Tuesday, March 31, 2009
Quantifying creativity in developing and evaluating package design
I'm a product and graphic design buff, and as I sat drooling over Phaidon's wonderful book Area_2 on upcoming graphic designers, I wondered if quantitative research could really pick out winners in this creative field? I am no expert but I can tell instantly if I like what I see or don't like what I see in a visual image. If I am undecided, I need to process the visual and then understand it before I take a call.
Yes, things work a lot differently when product packages are on the shelf and consumers are filtering the visual among others with heaps of information in their heads (brand affinity, the time they have, size of package they buy, advertising awareness, frequency of buying and a lot more). But is it so hard to pick a winner quantitatively when it comes to package design or do companies simply rely more on non quantitative or flawed quantitative approaches to choose a winner?
I am a loyal Tropicana consumer and I thought the change in package design for the brand smacked of 'not listening to consumers and not quantifying their voice in research', else why would a design change that drastic (it makes the brand look ordinary) make it through research?
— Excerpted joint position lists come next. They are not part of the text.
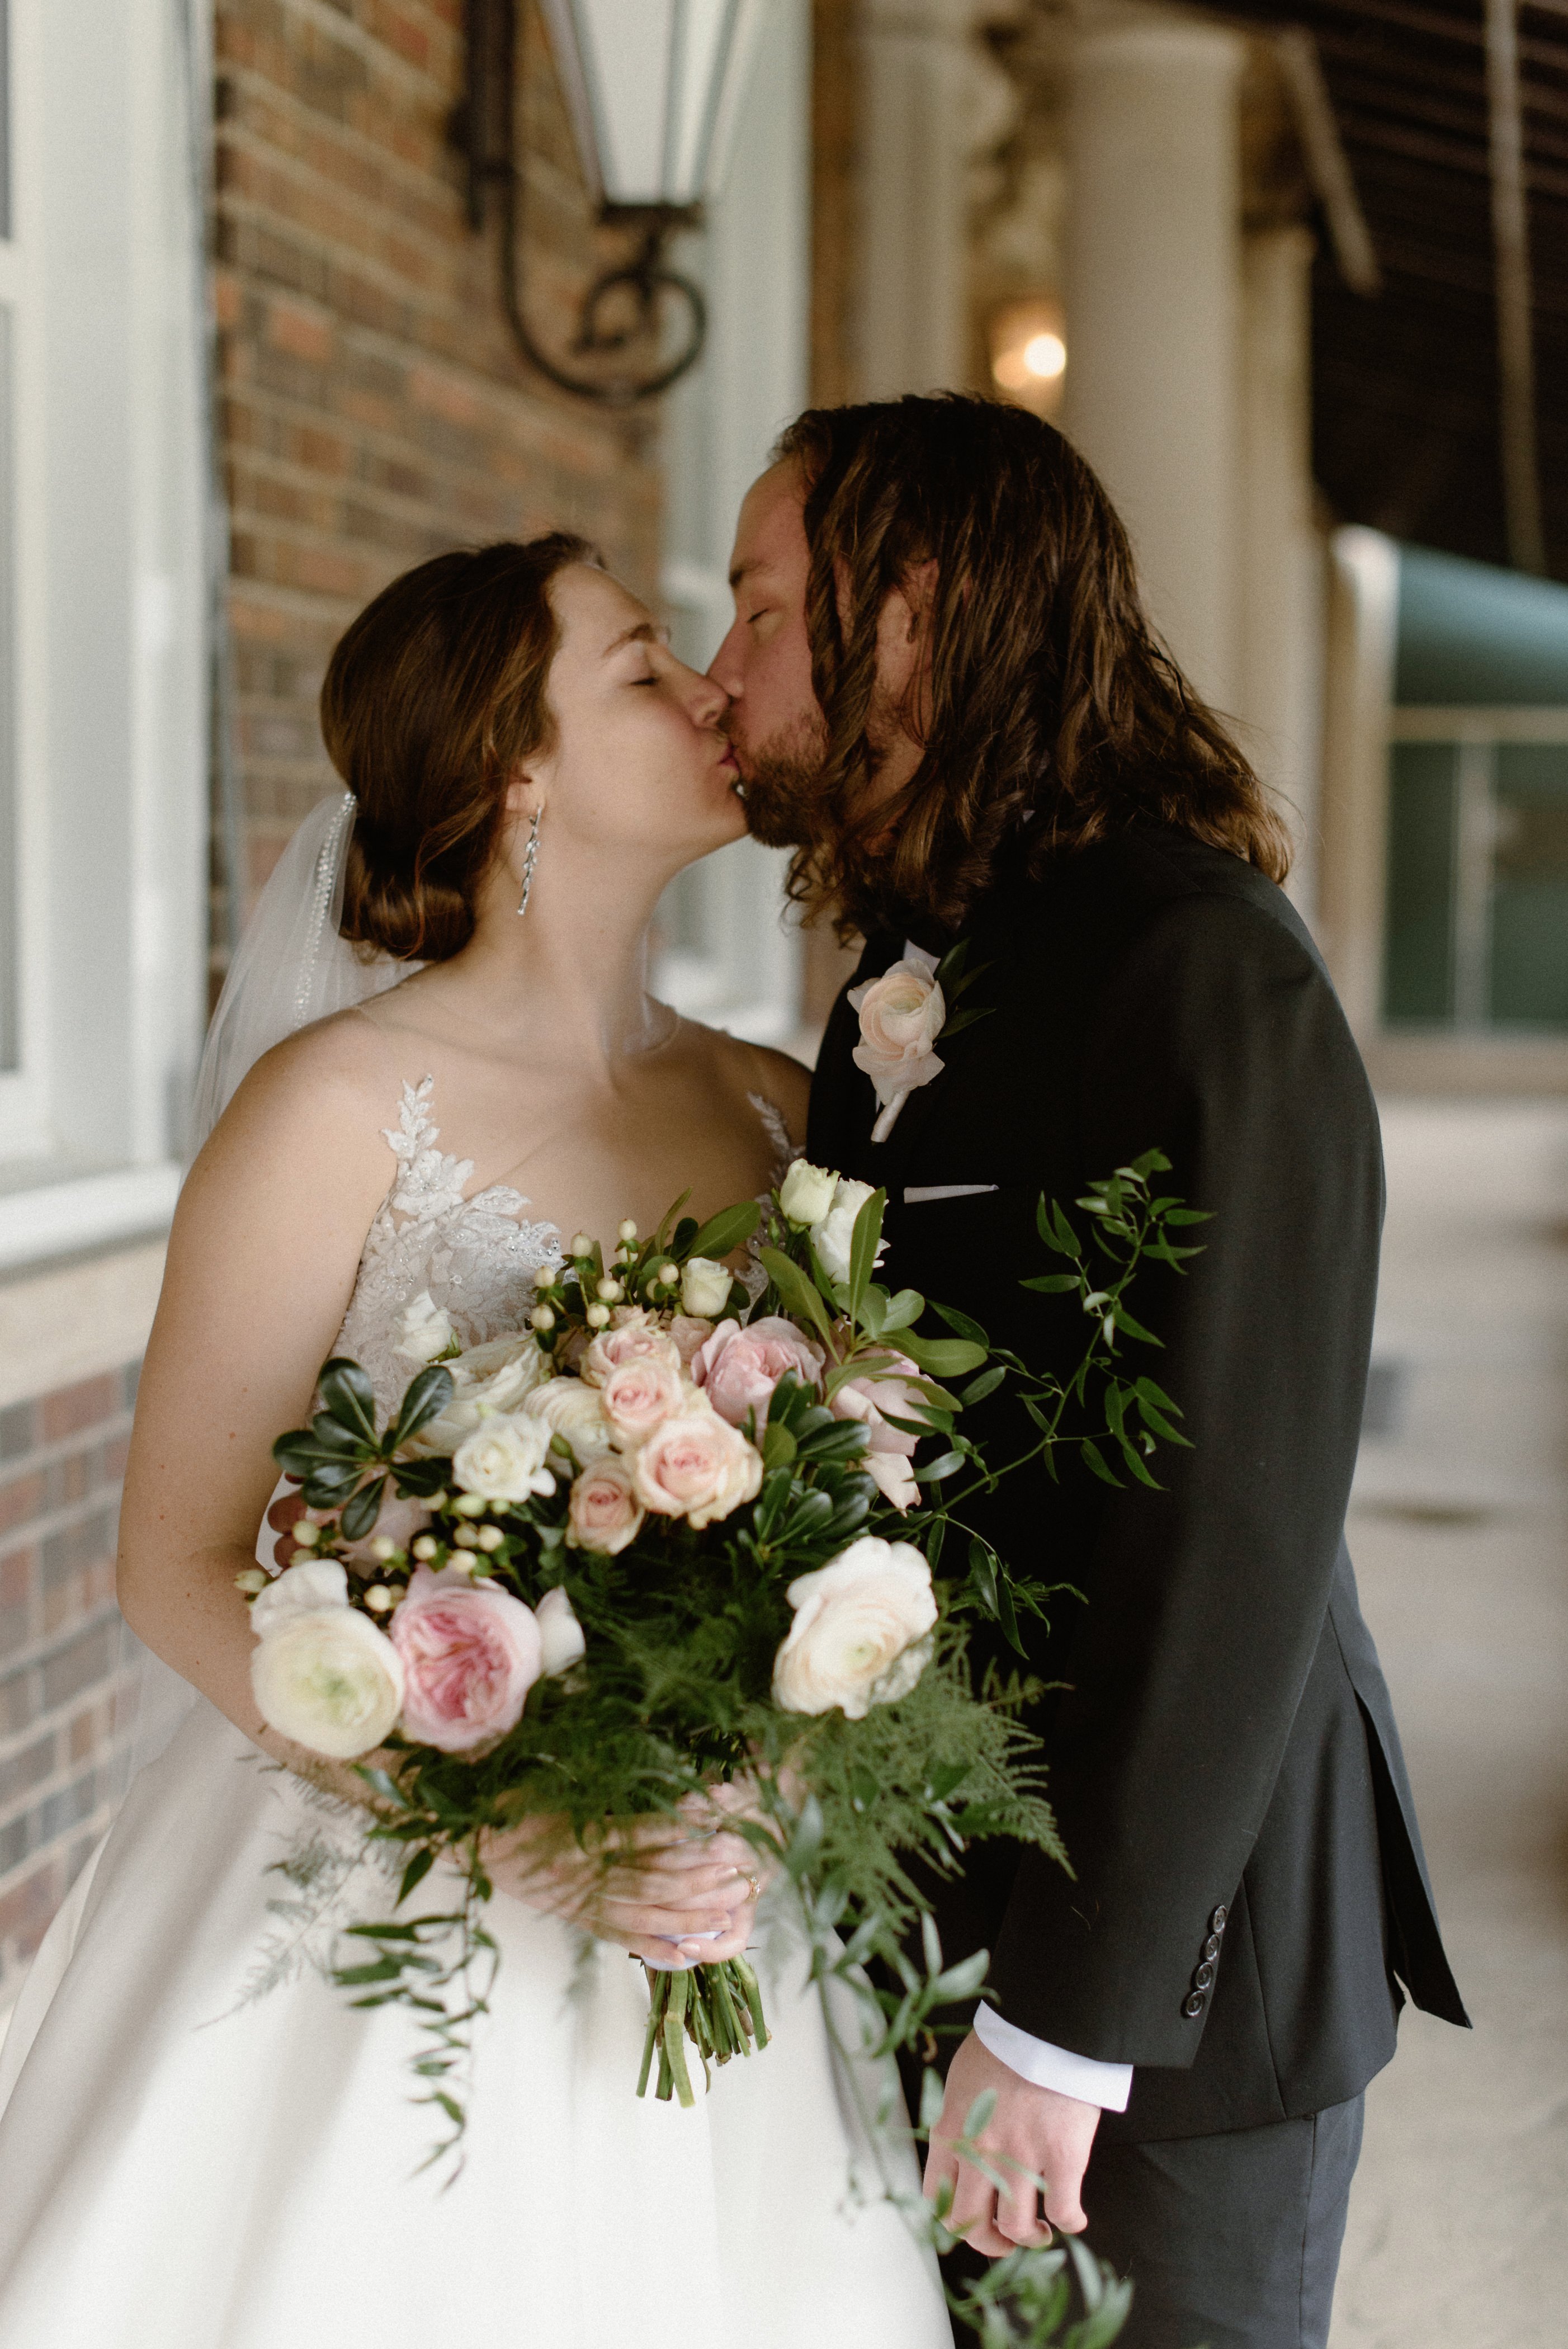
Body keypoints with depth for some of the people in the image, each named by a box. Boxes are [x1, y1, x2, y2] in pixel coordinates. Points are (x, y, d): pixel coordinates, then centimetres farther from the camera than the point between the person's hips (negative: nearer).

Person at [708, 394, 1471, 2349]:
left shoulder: (1205, 977, -20)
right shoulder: (901, 996, 8)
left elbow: (1232, 1540, -24)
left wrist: (1067, 2019, -21)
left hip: (1175, 1954, -8)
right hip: (946, 1907, 8)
If consumers called, e-mailed and telephoned to express their feelings about the new design, where were these consumers when the design was tested? A well done online test (among other tests) with the right samples of loyalists and other segments would have saved PepsiCo a lot of grief.
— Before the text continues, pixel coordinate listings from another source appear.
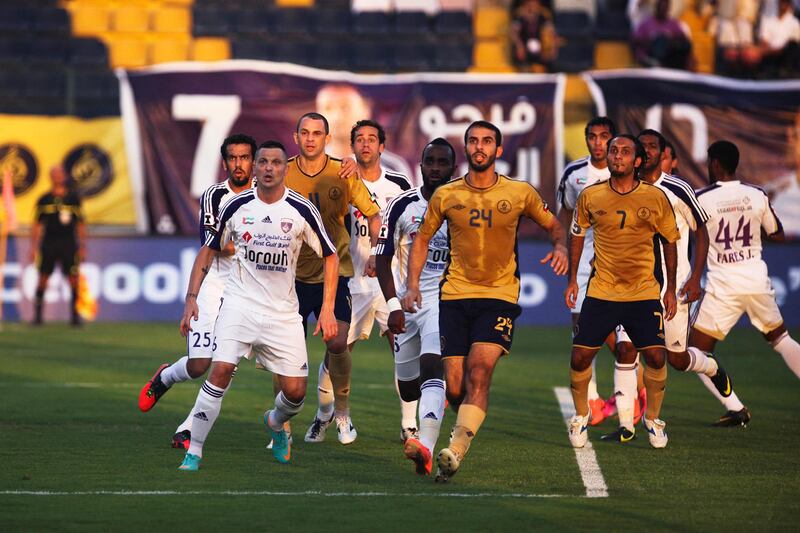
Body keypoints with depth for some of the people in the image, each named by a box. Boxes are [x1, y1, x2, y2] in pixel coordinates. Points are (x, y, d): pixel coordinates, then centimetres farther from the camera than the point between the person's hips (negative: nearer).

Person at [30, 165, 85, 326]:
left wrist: (82, 246, 5)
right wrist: (33, 247, 4)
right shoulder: (44, 199, 6)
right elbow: (37, 225, 9)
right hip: (48, 242, 0)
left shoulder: (73, 198, 6)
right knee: (43, 278, -1)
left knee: (74, 279, -4)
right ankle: (38, 314, 7)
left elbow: (80, 224, 9)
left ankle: (75, 314, 3)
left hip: (69, 243, 0)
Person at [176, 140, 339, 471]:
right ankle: (194, 452, -11)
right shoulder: (237, 206, -2)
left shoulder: (302, 211, -5)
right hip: (240, 303, -1)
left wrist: (327, 309, -5)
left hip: (283, 312, 1)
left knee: (295, 391, -3)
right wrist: (191, 299, 2)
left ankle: (275, 423, 35)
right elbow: (209, 251, 10)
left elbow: (330, 257, 3)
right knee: (221, 370, -20)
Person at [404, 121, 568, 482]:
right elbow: (422, 238, 16)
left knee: (480, 370, -21)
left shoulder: (520, 194, 1)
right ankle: (467, 422, 29)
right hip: (455, 295, 2)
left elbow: (552, 225, 16)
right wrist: (412, 284, 5)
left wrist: (560, 248, -5)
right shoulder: (446, 195, 4)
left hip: (500, 296, -2)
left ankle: (455, 451, -25)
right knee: (454, 387, -3)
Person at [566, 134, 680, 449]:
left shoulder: (656, 198, -4)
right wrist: (572, 279, 11)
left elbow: (670, 242, 7)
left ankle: (652, 419, 13)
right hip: (601, 291, 0)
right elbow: (577, 235, 13)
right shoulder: (590, 197, -3)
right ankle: (581, 416, 19)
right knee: (580, 356, -5)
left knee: (655, 357, -9)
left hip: (644, 293, 0)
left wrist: (671, 290, 7)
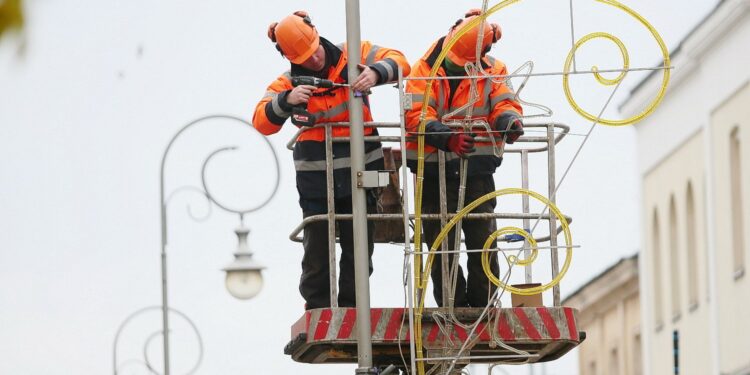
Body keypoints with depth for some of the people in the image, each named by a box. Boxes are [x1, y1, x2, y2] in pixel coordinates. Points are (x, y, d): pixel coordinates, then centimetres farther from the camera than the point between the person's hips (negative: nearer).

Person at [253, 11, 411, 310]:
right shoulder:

What could have gone wrong in the research? Some hypotheses I generated about the consumers in the study:
- They were the wrong sample(it can happen)
- They were not enough in size and voice
- They gave wrong answers
- They favored the new design but had a violent reaction later when they saw it on the shelf and wanted the old packaging back(blame it on the recession)
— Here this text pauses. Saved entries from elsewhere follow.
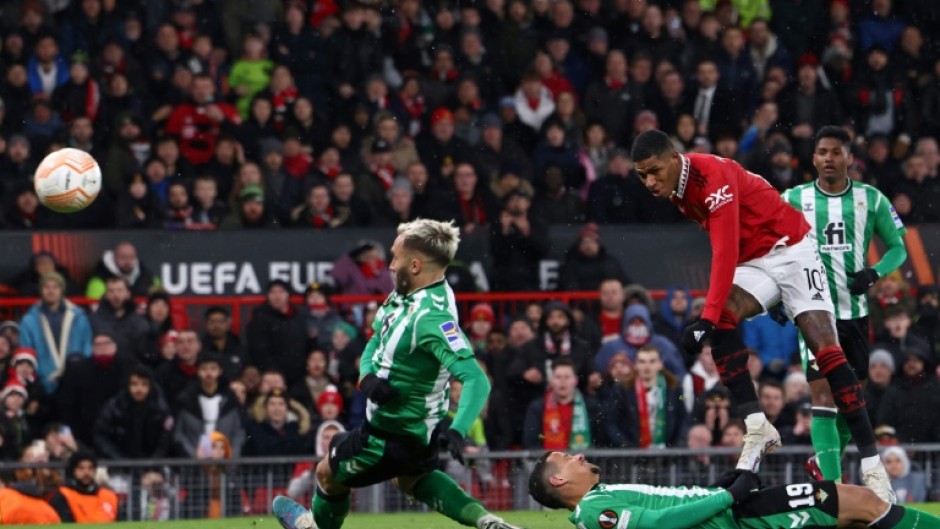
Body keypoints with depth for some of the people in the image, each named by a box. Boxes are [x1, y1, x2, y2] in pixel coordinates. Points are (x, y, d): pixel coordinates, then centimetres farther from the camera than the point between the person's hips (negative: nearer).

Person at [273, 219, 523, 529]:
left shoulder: (433, 318, -35)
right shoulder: (404, 295, -5)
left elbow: (476, 380, -41)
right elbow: (376, 341, 7)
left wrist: (457, 432, -54)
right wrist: (367, 376, -15)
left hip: (392, 435, -9)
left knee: (328, 474, 16)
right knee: (411, 479, 36)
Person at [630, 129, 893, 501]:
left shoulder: (714, 177, -26)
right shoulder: (675, 190, 1)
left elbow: (724, 253, -33)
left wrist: (707, 318, -39)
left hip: (791, 250, -7)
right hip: (753, 261, 7)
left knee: (825, 349, -15)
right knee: (722, 320, -22)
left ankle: (871, 464, -14)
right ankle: (757, 428, -23)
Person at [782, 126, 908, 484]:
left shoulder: (871, 200, 1)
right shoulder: (793, 200, 0)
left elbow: (898, 247, 8)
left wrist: (874, 273, -11)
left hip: (855, 310, 3)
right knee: (823, 395, -13)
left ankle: (824, 462, 34)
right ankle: (831, 481, -15)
- They were misinformed or did not understand the research
- They were not taken seriously about something as creative as packaging design
- They could not evaluate the new design clearly since it was a radical change from the original
- ...
- Set goals and objectives for the new design using qualitative research.
- Communicate the objectives and vision for the new design clearly to package designers.
- Evaluate the initial rough designs through online testing. Identify the best four or five.
- Fine tune the best designs through quantitative research.
- Quantitatively test the best designs via various simulated tests (online or offline) to identify the winner.
- Go ahead with the winner design only if it emerges as a clear winner with respect to the control (keeping in mind the status quo bias in marketing research).
Online package design research tools are helping marketers evaluate and quantify how consumers will react to the creative aspects of the design. Package Design Magazine talks about three of these solutions.
Pure quantitative analysis of a creative process like package design is still viewed with skepticism among marketers. However, using the numbers to aid in the creative process helps companies avoid big mistakes and let's designers work and create within a framework that echoes the consumer's needs and wants.
One loyal customer is happy Pepsi scrapped the new Tropicana package and bought back the old.